At the 11th hour of the 11th day of the 11th month of 1918, 101 years ago, with great ceremony, what had so vainly promised to be “The War to End All Wars,” now known as World War I, came to an end with the elaborate signing of an Armistice, an official laying down of arms, at the lavish Palace of Versailles outside of Paris, France.

The merciful ending of that protracted four-year conflict, the first industrialized war, which produced horrors never before imagined, was enabled by the entry by the United States, which tipped the balance in favor of allies Britain, France, and Italy against Germany, Austria-Hungary, and the Ottoman Empire, greatly reshaping the political world map, especially in the Middle East, and establishing the United States as a true world power.

Because of this, Armistice Day would be observed for decades afterwards in the U.S. and became a national holiday in 1938.

However, that “Great War,” and the one-sided treaty which ended it, not only did not “end all wars,” but laid the foundation that gave rise to the even more widespread and devastating Second World War, most notable for killing far more civilians (in the tens of millions) than actual military personnel in battle.

After Gen. Dwight D. Eisenhower, Supreme Commander of the victorious Allied Forces in that war who had knew this devastation well, became president of the U.S., he authorized the change from Armistice Day to Veterans Day in 1954 to honor all American veterans, living as well as fallen, of all conflicts (including Korea) for their bravery, service, and sacrifice, for which the nation can be truly grateful.

Indeed, today more than ever, the day is also an occasion to recognize the present challenges that face veterans year-round, as well as their remarkable triumphs in overcoming these trials, often in spite of daunting odds and public indifference, including an alarmingly high rate of suicides and unprecedented physical and psychic difficulties produced by modernday weapons and technology.

Our veterans are special family members of all of us.
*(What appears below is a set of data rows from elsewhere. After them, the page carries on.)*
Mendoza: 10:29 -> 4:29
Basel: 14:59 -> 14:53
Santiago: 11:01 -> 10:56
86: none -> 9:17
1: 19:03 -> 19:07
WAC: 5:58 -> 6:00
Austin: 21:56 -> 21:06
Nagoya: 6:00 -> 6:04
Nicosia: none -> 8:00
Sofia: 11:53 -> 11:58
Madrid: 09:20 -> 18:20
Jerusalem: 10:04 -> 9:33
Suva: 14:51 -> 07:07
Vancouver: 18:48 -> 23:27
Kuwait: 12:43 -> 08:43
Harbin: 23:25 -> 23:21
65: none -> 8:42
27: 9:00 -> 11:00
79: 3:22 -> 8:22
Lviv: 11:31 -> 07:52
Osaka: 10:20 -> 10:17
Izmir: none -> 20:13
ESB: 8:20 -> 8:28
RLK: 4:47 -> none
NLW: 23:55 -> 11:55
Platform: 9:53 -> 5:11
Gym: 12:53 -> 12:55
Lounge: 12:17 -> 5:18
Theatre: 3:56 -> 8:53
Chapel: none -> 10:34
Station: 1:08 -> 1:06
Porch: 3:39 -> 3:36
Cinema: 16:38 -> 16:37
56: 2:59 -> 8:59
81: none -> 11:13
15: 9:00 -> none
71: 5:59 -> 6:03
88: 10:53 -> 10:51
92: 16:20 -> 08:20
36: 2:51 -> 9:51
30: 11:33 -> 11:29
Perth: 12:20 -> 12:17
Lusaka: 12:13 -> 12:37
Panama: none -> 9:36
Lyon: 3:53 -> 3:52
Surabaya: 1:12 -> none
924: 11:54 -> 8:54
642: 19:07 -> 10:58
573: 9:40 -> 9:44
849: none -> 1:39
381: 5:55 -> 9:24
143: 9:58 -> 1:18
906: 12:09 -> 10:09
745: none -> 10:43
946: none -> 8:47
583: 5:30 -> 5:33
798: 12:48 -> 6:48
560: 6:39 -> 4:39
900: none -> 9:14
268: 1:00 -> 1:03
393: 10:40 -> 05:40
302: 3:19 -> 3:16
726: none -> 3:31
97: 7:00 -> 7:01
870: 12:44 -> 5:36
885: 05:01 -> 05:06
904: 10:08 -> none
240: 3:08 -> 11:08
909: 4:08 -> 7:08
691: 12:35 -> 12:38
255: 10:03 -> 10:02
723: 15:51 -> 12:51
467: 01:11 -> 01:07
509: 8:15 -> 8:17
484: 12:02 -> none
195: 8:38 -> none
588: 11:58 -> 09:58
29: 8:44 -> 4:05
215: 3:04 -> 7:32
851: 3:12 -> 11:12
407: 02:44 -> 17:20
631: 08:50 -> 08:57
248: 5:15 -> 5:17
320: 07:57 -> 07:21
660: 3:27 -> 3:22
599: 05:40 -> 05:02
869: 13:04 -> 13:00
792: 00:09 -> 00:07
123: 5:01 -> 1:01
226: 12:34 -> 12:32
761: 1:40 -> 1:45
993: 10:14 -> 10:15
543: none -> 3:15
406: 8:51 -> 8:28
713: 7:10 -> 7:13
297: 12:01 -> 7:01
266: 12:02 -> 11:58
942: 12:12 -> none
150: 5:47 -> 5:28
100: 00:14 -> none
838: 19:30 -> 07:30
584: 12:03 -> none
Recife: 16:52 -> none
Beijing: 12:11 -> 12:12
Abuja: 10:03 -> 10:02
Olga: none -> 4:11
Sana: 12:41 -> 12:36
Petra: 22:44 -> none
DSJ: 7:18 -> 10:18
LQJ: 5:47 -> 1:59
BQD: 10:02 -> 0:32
Another Remembrance in the Fight for Freedom While Veteran’s Day traces has its origins to a conflict that took place 5,000 miles away from American soil, this date has another compelling historical reason to be remembered: for a singular, profoundly emblematic moment in an even deeper and longer conflict that still persists today right here in America.

November 11 is the date in 1831, when Nat Turner, at age 31, was hanged, and his body subsequently skinned, beheaded and otherwise mutilated in Jerusalem, Virginia, as punishment for leading a two-day revolt against slavery in which approximately sixty European-descendant men, women, and children were killed.

The barbaric destruction of his corpse was meant both to frighten the enslaved population and to obliterate any memory of him, which attests to the charismatic and mystical power that he held, as an educated, literate reader and interpreter of the Bible and of natural signs and omens, who was born in the same year (1800) as future radical Abolitionist John Brown and in the same month as the hanging of Gabriel (known as Gabriel Prosser)

for the rebellion he conspired to lead near Richmond, Virginia.

In all some 45 persons would be excuted for their alleged roles in Turner’s uprising, but, far more ominously White mobs and militias would randomly murder approximately 120 African Americans in the region in retaliation for an incident in which most of them played no part.

The hysteria generated by Turner’s revolt also led to a great number of radical new laws and restrictions governing the lives of enslaved persons.

The Judgment of History We might view the rightness or wrongness of Nat Turner’s actions today, especially on the day we contemplate the many sacrifices made by veterans in the defense of American freedom, the revolt he led can only be fully understood within in its full historical context, by comparison, for example, to the number of lives destroyed by centuries of legalized slavery, giving rise to the memorable truth uttered by Frederick Douglass:

“Slaveholders have no rights more than any other thief or pirate. They have forfeited even the right to live, and if the slave should put every one of them to the sword tomorrow, who dare pronounce the penalty disproportionate to the crime?”

Even so, we know that the violence that violence produces is never a solution, but always has a cause, which, if understood, addressed and eliminated, can bring needless violence to an end. If not, we may learn from the words of Dwight Eisenhower, a career military man and hero of World War II: “I hate war as only a soldier who has lived it can, only as one who has seen its brutality, its futility, its stupidity.”

November 11 is a time to honor all who have died and all who live for the cause of true freedom, from ignorance, fear, hate, greed, and divisiveness.